● **Your task**
Retype, exactly as they appear below, the lines between the line holding "ЗИМНИ ГУМИ R15" and the line holding "نوشته‌های تازه", both ends included.

● **Page-level text extractions**
=====
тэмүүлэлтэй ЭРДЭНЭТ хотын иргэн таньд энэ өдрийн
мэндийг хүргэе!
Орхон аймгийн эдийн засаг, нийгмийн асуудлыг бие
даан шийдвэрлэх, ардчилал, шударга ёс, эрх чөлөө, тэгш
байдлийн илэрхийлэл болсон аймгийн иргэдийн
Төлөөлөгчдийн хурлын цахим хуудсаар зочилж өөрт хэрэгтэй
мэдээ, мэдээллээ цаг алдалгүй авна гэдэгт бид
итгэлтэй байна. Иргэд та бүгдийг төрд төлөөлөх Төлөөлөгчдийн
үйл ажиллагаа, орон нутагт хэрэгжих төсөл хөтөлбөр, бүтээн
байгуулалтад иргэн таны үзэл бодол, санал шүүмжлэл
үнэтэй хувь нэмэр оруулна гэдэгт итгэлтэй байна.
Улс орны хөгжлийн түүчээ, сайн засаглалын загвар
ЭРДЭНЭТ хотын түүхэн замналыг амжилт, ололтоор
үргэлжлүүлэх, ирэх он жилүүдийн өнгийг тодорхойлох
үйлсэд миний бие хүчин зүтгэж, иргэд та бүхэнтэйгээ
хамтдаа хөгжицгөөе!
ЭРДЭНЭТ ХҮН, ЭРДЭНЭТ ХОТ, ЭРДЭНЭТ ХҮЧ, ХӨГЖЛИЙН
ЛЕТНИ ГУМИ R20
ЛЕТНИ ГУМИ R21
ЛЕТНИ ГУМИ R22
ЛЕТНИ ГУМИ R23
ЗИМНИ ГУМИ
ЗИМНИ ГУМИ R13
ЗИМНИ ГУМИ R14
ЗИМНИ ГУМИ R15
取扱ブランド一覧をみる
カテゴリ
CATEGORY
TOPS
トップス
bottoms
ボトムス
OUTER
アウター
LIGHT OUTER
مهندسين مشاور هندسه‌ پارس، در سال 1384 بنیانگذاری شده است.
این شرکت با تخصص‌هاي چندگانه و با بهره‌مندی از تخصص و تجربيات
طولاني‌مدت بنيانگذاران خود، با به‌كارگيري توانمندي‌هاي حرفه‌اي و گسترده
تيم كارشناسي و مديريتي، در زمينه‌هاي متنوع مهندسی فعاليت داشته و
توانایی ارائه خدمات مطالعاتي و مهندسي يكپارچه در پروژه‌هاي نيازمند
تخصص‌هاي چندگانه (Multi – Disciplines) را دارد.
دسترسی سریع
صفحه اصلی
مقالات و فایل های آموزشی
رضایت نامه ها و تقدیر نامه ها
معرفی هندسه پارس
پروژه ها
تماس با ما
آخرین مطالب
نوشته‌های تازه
=====
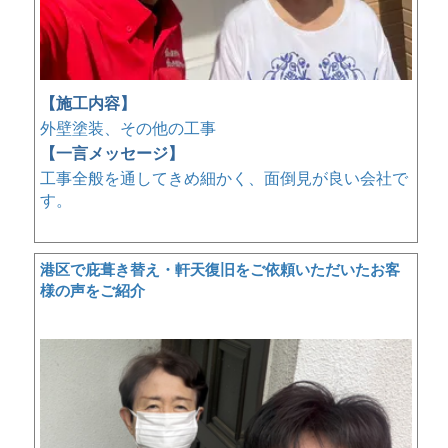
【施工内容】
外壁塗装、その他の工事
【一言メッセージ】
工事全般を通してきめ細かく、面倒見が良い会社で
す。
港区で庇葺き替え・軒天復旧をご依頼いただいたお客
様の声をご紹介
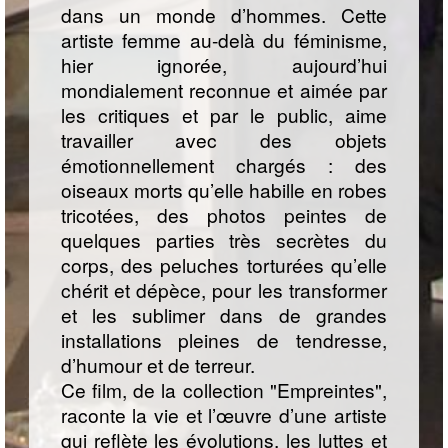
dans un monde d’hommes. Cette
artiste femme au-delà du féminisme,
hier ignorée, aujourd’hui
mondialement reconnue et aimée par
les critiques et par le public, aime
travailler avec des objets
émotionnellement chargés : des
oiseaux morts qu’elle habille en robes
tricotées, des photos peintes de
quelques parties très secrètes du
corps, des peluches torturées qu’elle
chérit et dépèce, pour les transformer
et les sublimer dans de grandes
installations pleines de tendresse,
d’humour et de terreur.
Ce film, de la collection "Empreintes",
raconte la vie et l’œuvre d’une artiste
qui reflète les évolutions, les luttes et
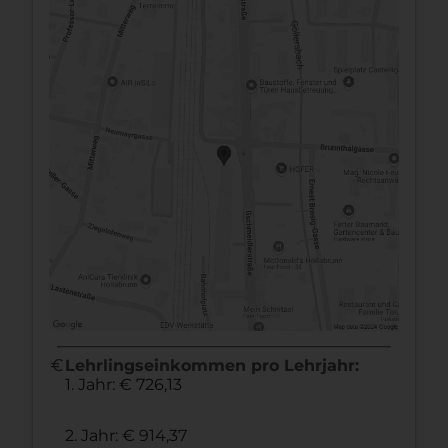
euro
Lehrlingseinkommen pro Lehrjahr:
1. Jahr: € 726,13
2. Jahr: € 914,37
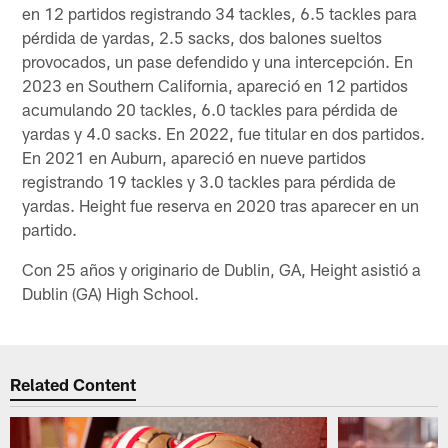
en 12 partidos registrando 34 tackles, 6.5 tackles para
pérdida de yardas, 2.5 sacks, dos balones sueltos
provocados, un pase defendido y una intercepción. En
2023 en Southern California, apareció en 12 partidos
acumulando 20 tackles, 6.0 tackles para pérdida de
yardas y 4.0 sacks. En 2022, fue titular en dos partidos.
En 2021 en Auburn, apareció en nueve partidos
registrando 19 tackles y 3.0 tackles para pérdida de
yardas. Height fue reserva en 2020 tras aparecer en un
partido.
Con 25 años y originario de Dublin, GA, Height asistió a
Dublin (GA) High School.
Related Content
=====
● **Solution to this exercise**
ЗИМНИ ГУМИ R15
取扱ブランド一覧をみる
カテゴリ
CATEGORY
TOPS
トップス
bottoms
ボトムス
OUTER
アウター
LIGHT OUTER
مهندسين مشاور هندسه‌ پارس، در سال 1384 بنیانگذاری شده است.
این شرکت با تخصص‌هاي چندگانه و با بهره‌مندی از تخصص و تجربيات
طولاني‌مدت بنيانگذاران خود، با به‌كارگيري توانمندي‌هاي حرفه‌اي و گسترده
تيم كارشناسي و مديريتي، در زمينه‌هاي متنوع مهندسی فعاليت داشته و
توانایی ارائه خدمات مطالعاتي و مهندسي يكپارچه در پروژه‌هاي نيازمند
تخصص‌هاي چندگانه (Multi – Disciplines) را دارد.
دسترسی سریع
صفحه اصلی
مقالات و فایل های آموزشی
رضایت نامه ها و تقدیر نامه ها
معرفی هندسه پارس
پروژه ها
تماس با ما
آخرین مطالب
نوشته‌های تازه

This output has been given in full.